Dr. Richard tried, but was also unsuccessful to rreinsert the eye. So the plan is for on Wed. Feb. 10th Dr. Richard will take Timmy to the OR and reinsert the eye under anesthesia. He then will suture the eyelid. So hopefully this will help to keep the eye in. The sutures will remain in place for a month or so. At which time we will have them removed. Hopefully by that time Timmy's eye socket will have had time to adapt to the prosthetic eye and have had a chance to grow larger. Making replacement of the prosthetic easier for when we have to replace it. Of course we will definately get that most challenging opportunity again soon, I'm 100% sure.

After our visit to the surgeon, I'm now convinced that Timmy is playing the sympathy card on us to get us to STOP and LEAVE him alone when we are trying to reinsert his prosthetic eye. At home he SCREAMS and CRIES, as if someone is chopping off his head with out any anesthesia. But when Dr. Richard tried to replace the eye, Timmy DID NOT scream or cry. He did tense up a bit and he became more vocal. BUT no screaming or crying. Dr. Richard used the exact same procedures to try to reinsert the eye as we do at home. He used a few numbing drops in the eye socket. He added some antibotic ointment and he lubricated the eye. All the while Timmy is sitting in Merry's lap (Timmy's Home Health Nurse) and she was restraining his arms/hands. But NO screaming or crying. Go figure!
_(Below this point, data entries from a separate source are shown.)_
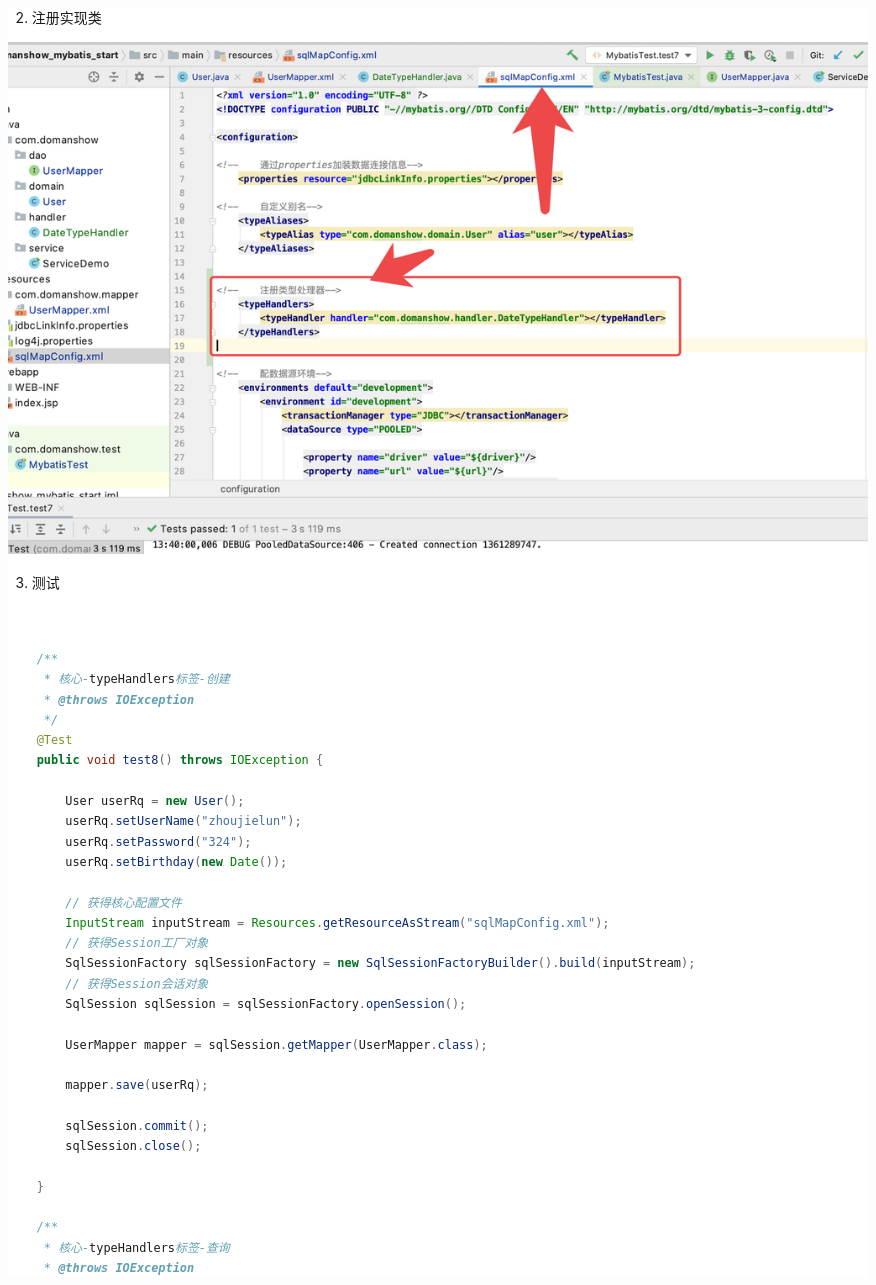 2. 注册实现类

![mybatis024](images/mybatis024.png)

3. 测试
```java


    /**
     * 核心-typeHandlers标签-创建
     * @throws IOException
     */
    @Test
    public void test8() throws IOException {

        User userRq = new User();
        userRq.setUserName("zhoujielun");
        userRq.setPassword("324");
        userRq.setBirthday(new Date());

        // 获得核心配置文件
        InputStream inputStream = Resources.getResourceAsStream("sqlMapConfig.xml");
        // 获得Session工厂对象
        SqlSessionFactory sqlSessionFactory = new SqlSessionFactoryBuilder().build(inputStream);
        // 获得Session会话对象
        SqlSession sqlSession = sqlSessionFactory.openSession();

        UserMapper mapper = sqlSession.getMapper(UserMapper.class);

        mapper.save(userRq);

        sqlSession.commit();
        sqlSession.close();

    }

    /**
     * 核心-typeHandlers标签-查询
     * @throws IOException
```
Ok I will admit I'm proud of Timmy for not screaming and crying. He just showd us just how much of a big boy he can be when he needs to be.

Looking on the bright side of this whole situation. Boy are we lucky that we get to have a chance to deal with just one eye at a time. At least this eay we have a chance to trouble shoot any problems and become a pro at replacing only 1 prosthetic eye beore we have to take on the challenge of dealing with both eyes.

The next while at home that we have the pleasure of trying to replace Timmy's prosthetic eye, I hope that he will find it in his heart to grant us the same pleasure that he did Dr. Richard. And let us keep your sanity, nerves and our eardrums!  We shall see. So check back for updates.